[Records excerpted from a collection]
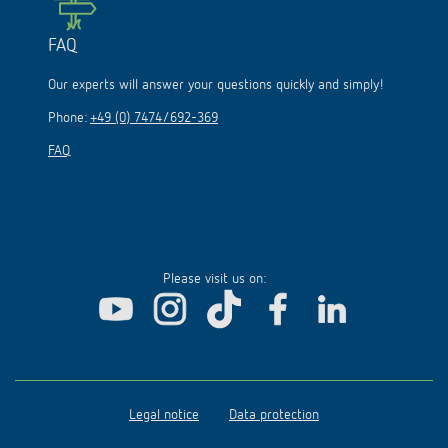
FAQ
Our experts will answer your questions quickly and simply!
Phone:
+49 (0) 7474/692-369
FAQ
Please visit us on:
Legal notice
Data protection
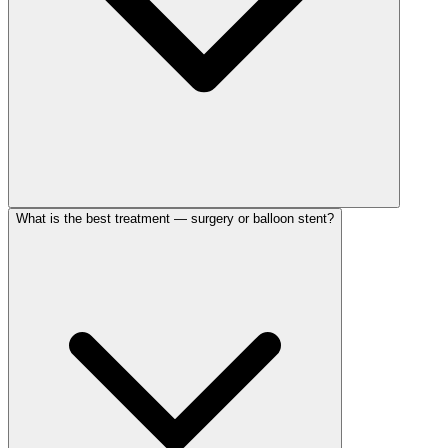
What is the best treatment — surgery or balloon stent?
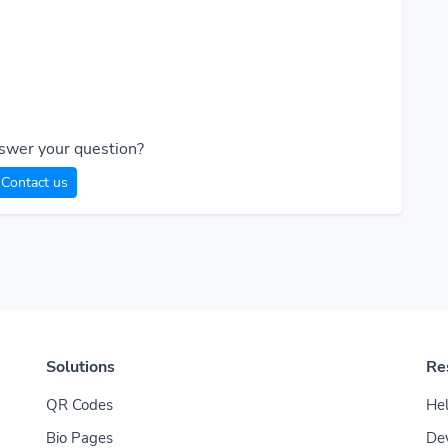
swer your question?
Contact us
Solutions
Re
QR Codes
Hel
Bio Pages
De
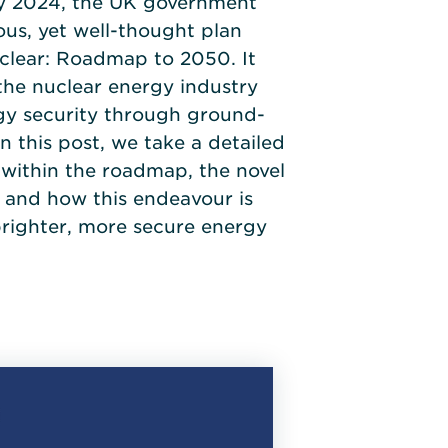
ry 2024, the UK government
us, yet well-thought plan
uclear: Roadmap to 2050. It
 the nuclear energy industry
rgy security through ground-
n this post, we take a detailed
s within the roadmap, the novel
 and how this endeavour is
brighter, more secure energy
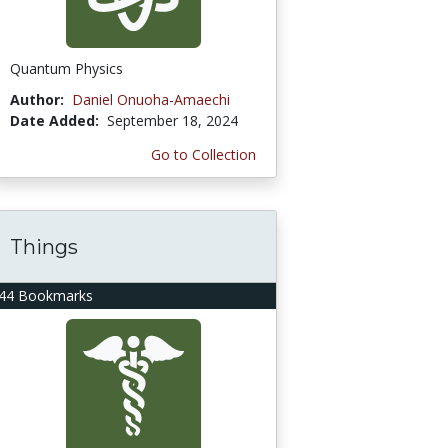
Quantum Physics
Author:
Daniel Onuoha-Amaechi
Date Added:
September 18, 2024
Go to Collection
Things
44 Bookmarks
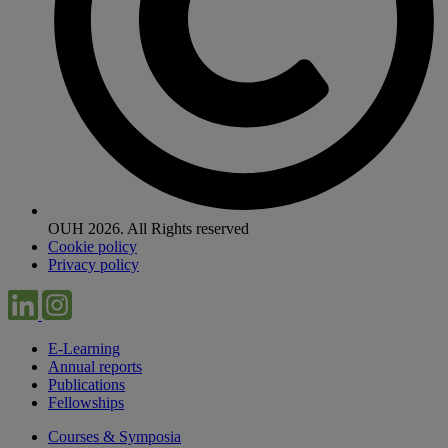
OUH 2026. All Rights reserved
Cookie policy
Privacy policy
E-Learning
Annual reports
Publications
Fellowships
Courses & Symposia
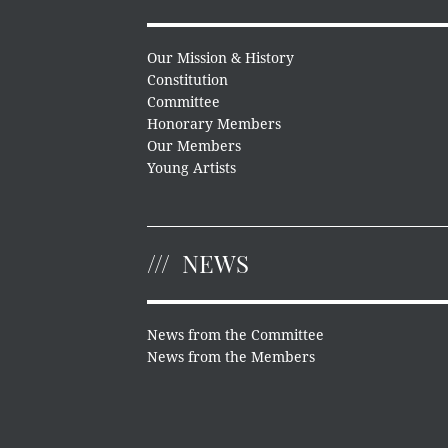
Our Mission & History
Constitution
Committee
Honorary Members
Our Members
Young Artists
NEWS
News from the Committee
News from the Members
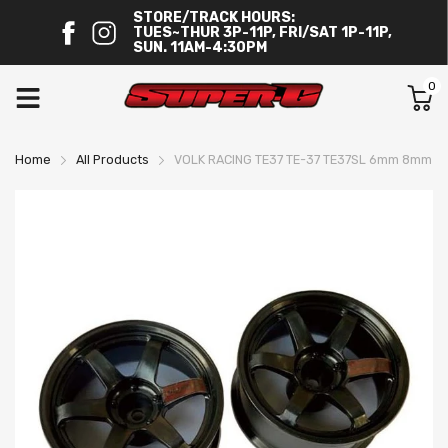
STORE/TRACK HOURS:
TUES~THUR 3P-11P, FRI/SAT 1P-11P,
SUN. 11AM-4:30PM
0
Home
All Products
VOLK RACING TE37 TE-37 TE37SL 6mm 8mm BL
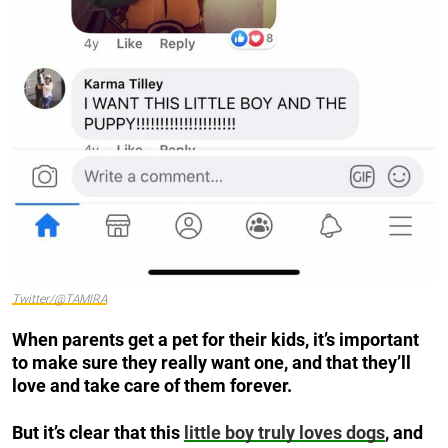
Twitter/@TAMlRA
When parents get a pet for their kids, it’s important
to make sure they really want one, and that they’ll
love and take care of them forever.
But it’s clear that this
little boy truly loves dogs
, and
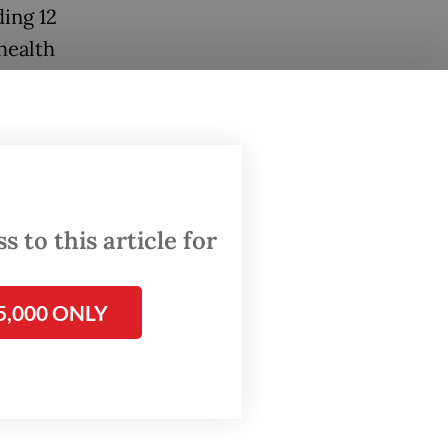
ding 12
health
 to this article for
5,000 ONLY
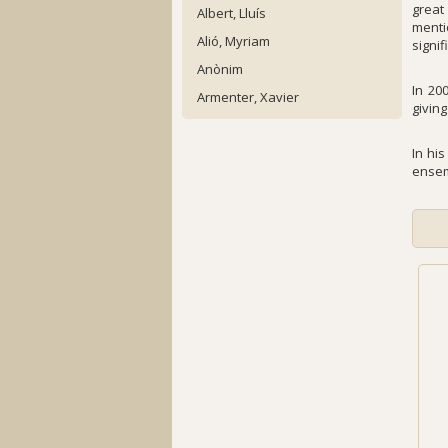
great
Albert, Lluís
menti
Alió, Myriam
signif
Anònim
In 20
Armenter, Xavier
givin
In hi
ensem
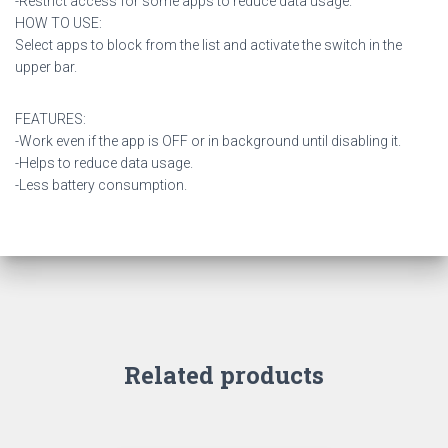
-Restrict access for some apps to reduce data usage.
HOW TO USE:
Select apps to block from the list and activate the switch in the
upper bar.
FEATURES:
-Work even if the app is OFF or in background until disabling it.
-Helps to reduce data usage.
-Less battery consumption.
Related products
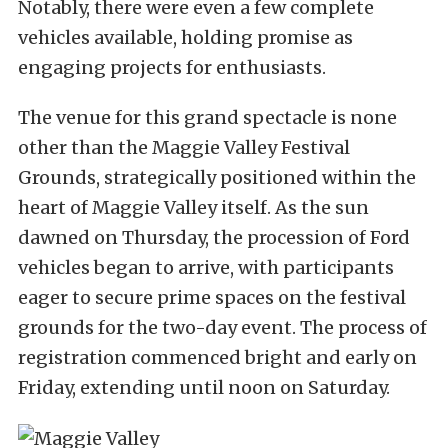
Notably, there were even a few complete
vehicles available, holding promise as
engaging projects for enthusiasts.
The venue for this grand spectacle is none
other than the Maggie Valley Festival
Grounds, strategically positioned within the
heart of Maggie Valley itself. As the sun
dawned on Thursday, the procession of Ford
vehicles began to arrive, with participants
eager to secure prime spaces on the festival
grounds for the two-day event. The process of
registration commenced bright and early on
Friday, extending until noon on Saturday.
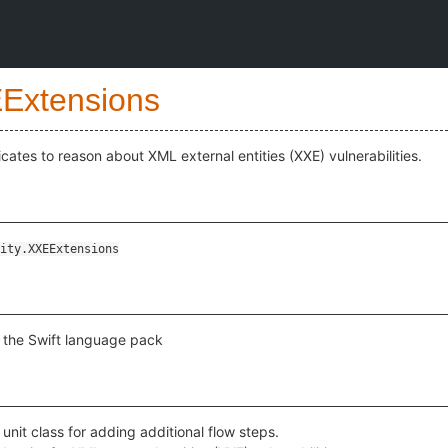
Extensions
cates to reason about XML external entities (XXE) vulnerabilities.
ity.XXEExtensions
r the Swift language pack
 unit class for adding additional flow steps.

» **WHAT YOU HAVE TO DO**: Nothing but the lines from the one with "-Less battery consumption." through the end of the entries above, both included, should be set down, exactly and without pictures.

» **RESPONSE TO THE TASK**:
-Less battery consumption.
Related products
Notably, there were even a few complete
vehicles available, holding promise as
engaging projects for enthusiasts.
The venue for this grand spectacle is none
other than the Maggie Valley Festival
Grounds, strategically positioned within the
heart of Maggie Valley itself. As the sun
dawned on Thursday, the procession of Ford
vehicles began to arrive, with participants
eager to secure prime spaces on the festival
grounds for the two-day event. The process of
registration commenced bright and early on
Friday, extending until noon on Saturday.
Extensions
cates to reason about XML external entities (XXE) vulnerabilities.
ity.XXEExtensions
r the Swift language pack
 unit class for adding additional flow steps.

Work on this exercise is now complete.